The double negative binomial is overwhelmingly favored.

Analysis for Prdm14

We will do the same analysis with Prdm14, which showed qualitatively single negative binomial behavior.

In [33]:
df_A = sample_mcmc(df['Prdm14'], 'A', threads=6)
df_B = sample_mcmc(df['Prdm14'], 'B', threads=6)

We proceed to continue the analysis as for Rex1.

In [36]:
# Pull out MAPs
max_ind = np.argmax(df_A['lnprob'].values)
popt_A = df_A.irow(max_ind).values[:-2]

max_ind = np.argmax(df_B['lnprob'].values)
popt_B = df_B.irow(max_ind).values[:-2]

# Show what we got
print('popt_A', popt_A)
print('popt_B', popt_B)

# Compute covariance
cov_A = df_A.cov().values[:-2,:-2]
cov_B = df_B.cov().values[:-2,:-2]

# Compute log Occam ratio
r_max = 100
log_occam_ratio = np.log(r_max) \
                + np.log(np.linalg.det(cov_A)) / 2 \
                - np.log(np.linalg.det(cov_B)) / 2 \
                - 1.5 * np.log(2 * np.pi)
                         
print('log occam ratio =', log_occam_ratio)

# Goodness of fit ratio
log_good_fit_ratio = log_likelihood(popt_A, df['Prdm14'], 'A') - \
                                    log_likelihood(popt_B, df['Prdm14'], 'B')
    
print('log good fit ratio =', log_good_fit_ratio)

# Put it together
print('odds ratio = ', np.exp(log_good_fit_ratio + log_occam_ratio))
popt_A [ 0.55270768  0.1086294 ]
popt_B [ 76.8987886    0.99556836   1.06776011   0.14573964   0.30029125]
log occam ratio = -0.339403244078
log good fit ratio = -1.35650104409
odds ratio =  0.183433277463

We got the same MAP as in Tutorial 3a for Model A. But we get a curious feature that the odds ratio is inconclusive; neither model is favored strongly. Furthermore, the Occam factor ratio slightly favors the mode complicated double negative binomial model, even though we saw in Tutorial 3a that the number of transcripts of Prdm14 was unimodal. What is up?

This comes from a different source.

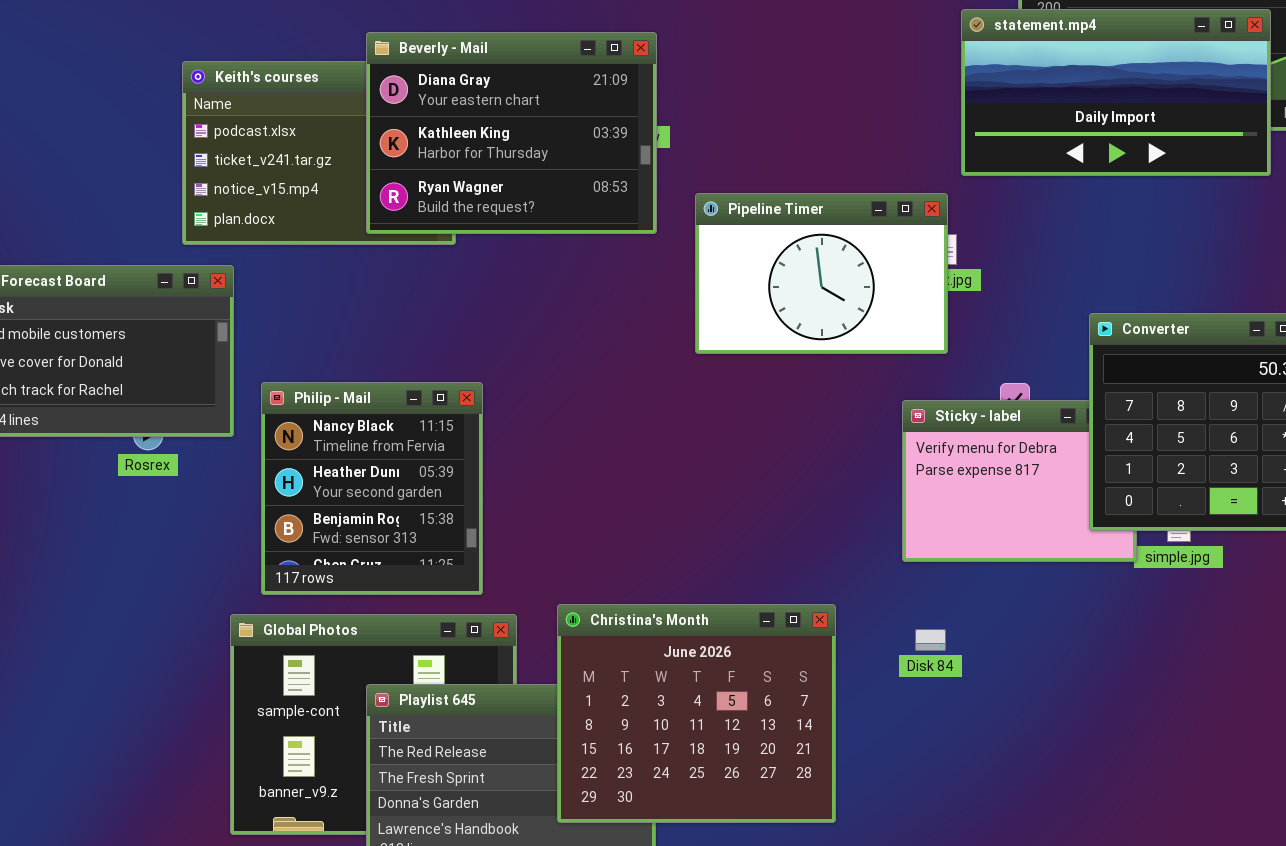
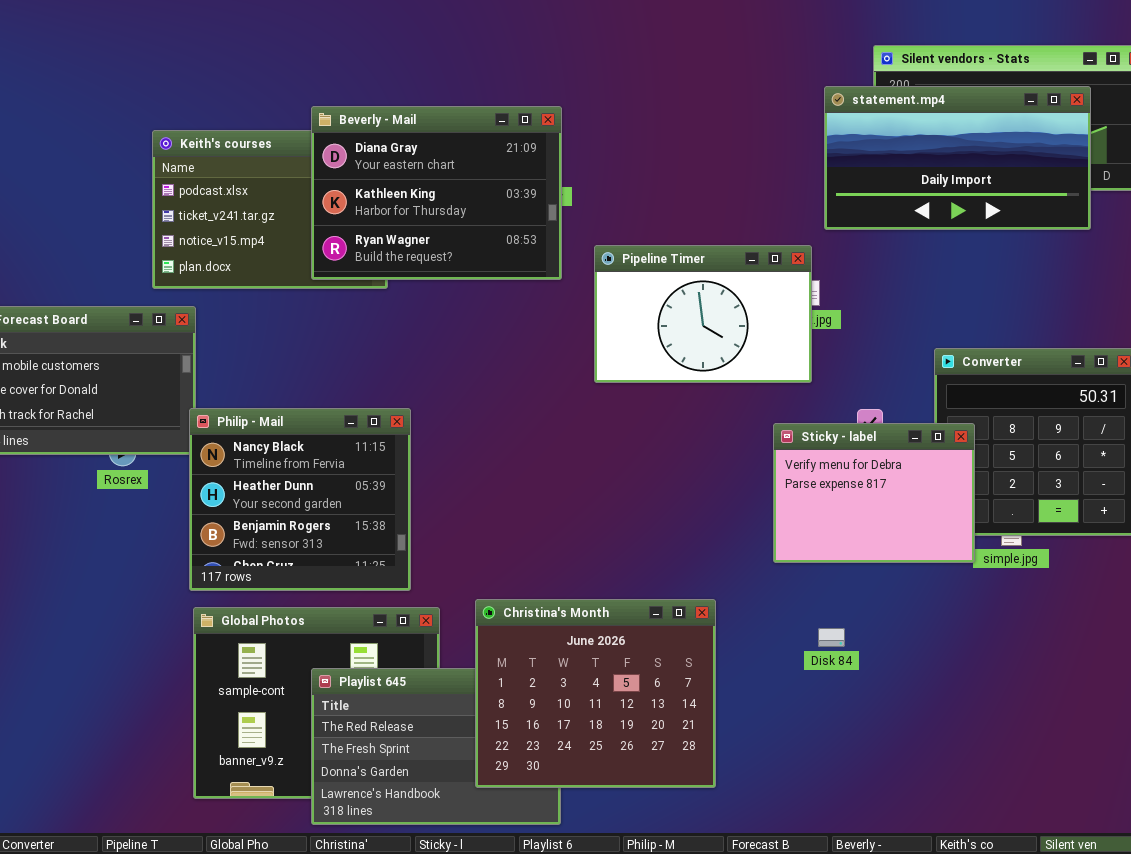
Philip - Mail: [261,382,483,595] -> [189,408,411,591], resized
Sticky - label: [902,400,1137,562] -> [773,423,975,563], raised
Disk 84: [915,629,946,651] -> [818,628,845,647], moved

To check, let's look at our posteriors, first for model A.

In [37]:
corner.corner(df_A[['r', 'p']], labels=['r', 'p'], bins=100);

This looks ok. Things look roughly Gaussian. Now let's look at the posteriors for Model B.

In [38]:
corner.corner(df_B[df_B.columns[:-2]], labels=df_B.columns[:-2], bins=100);

Wow, these things are nowhere near Gaussian. Therefore, the approximation for the odds ratio breaks down. We will learn in two weeks' time how to compute the odds ratio using MCMC without approximation. We will then be able to make the comparison.